• DATA FOR REVIEW:
Start of Block
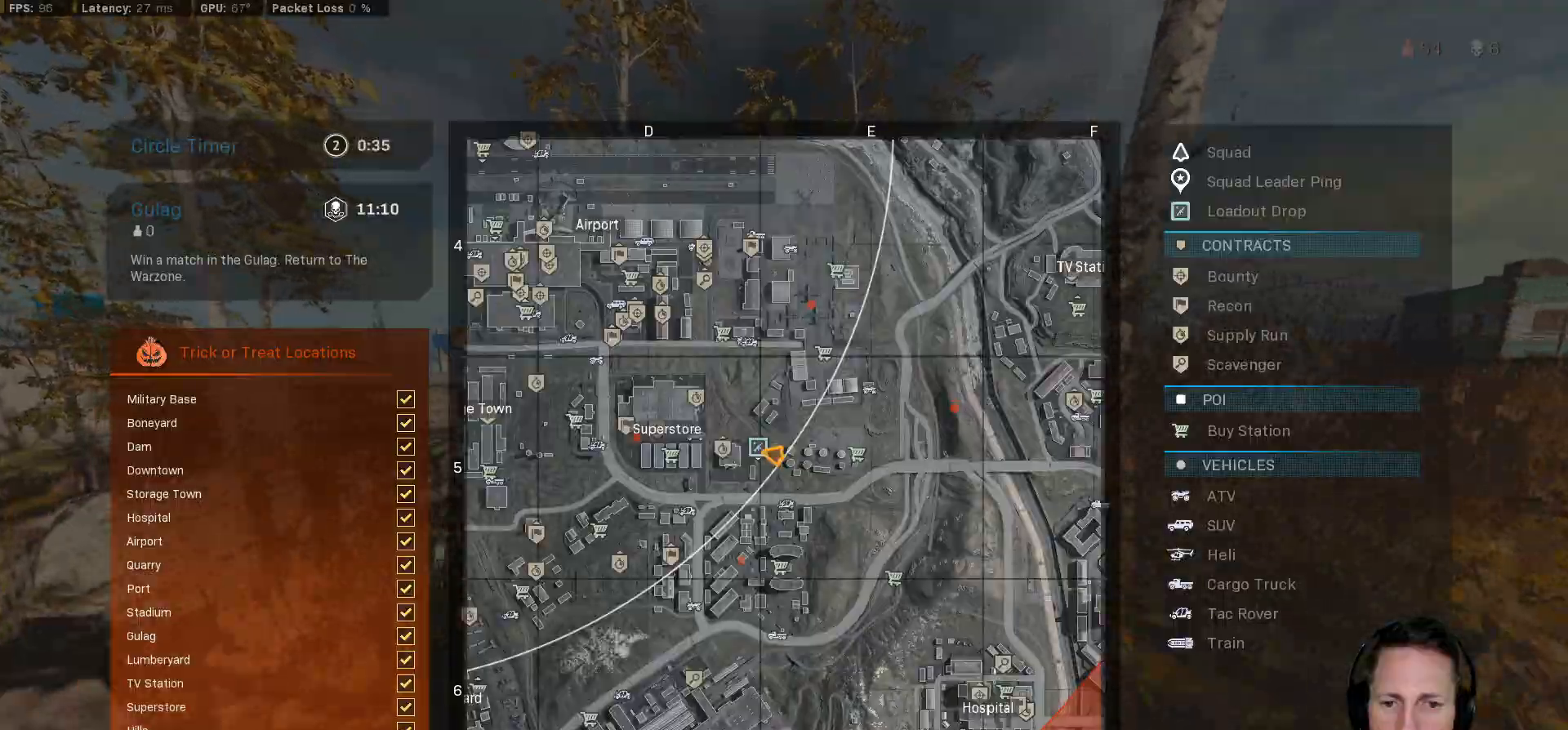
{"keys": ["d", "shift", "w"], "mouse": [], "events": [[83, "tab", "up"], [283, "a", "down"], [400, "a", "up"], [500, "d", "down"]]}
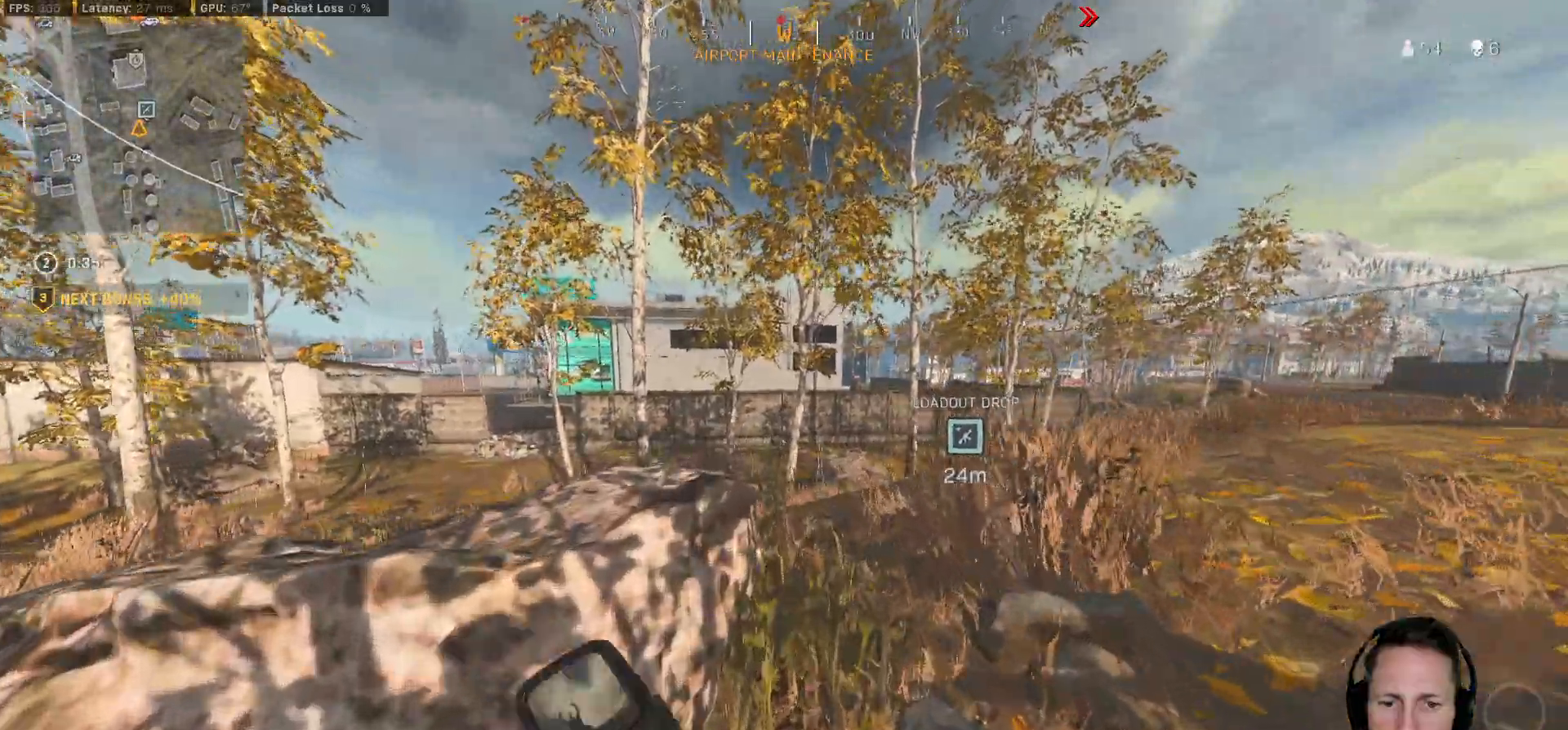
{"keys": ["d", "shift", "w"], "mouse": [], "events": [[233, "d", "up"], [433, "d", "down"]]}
End of Block
Start of Block
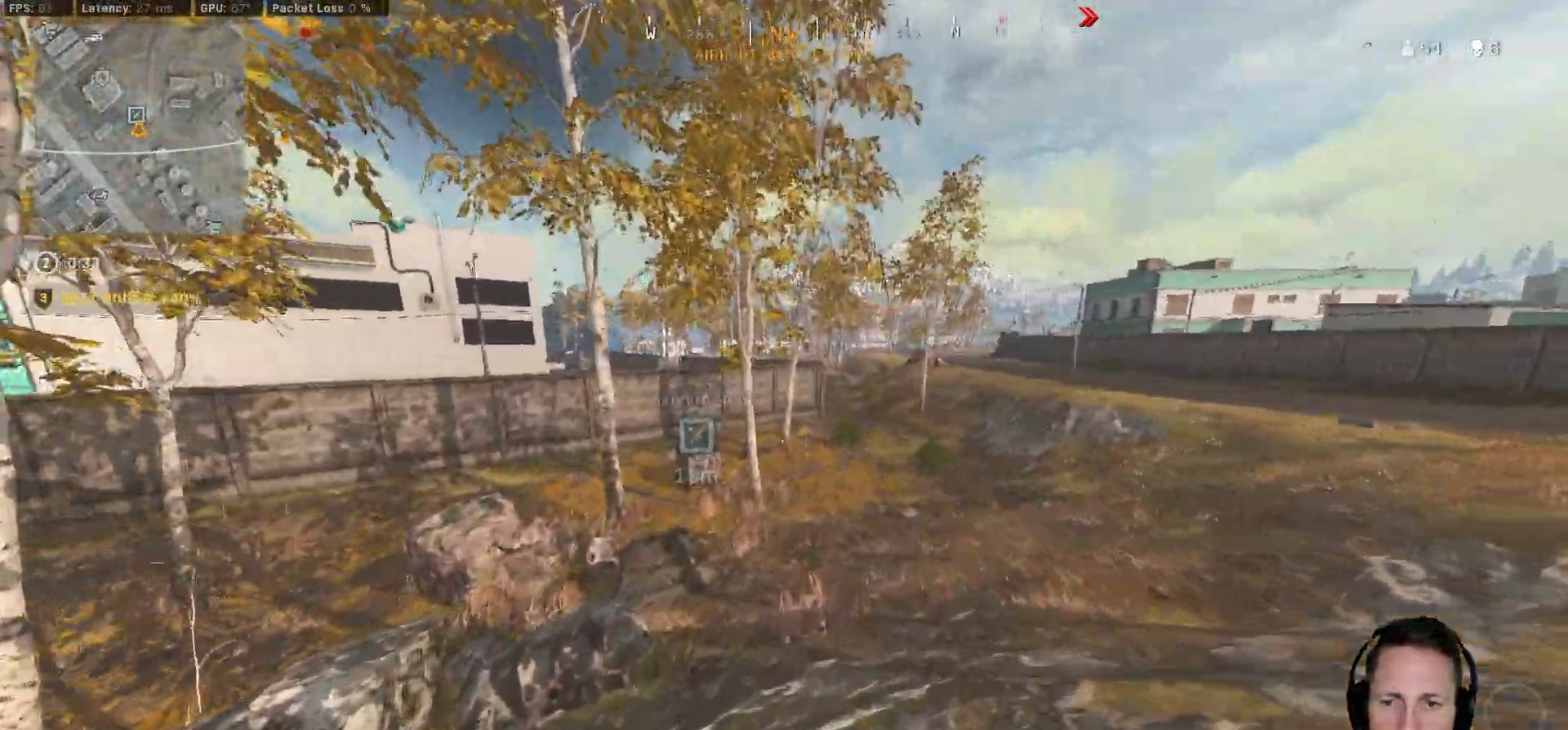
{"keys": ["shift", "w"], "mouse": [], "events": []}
End of Block
• EXERCISE:
The number of lines in the data holding the string "down" is the whole answer.

• TASK RESULT:
2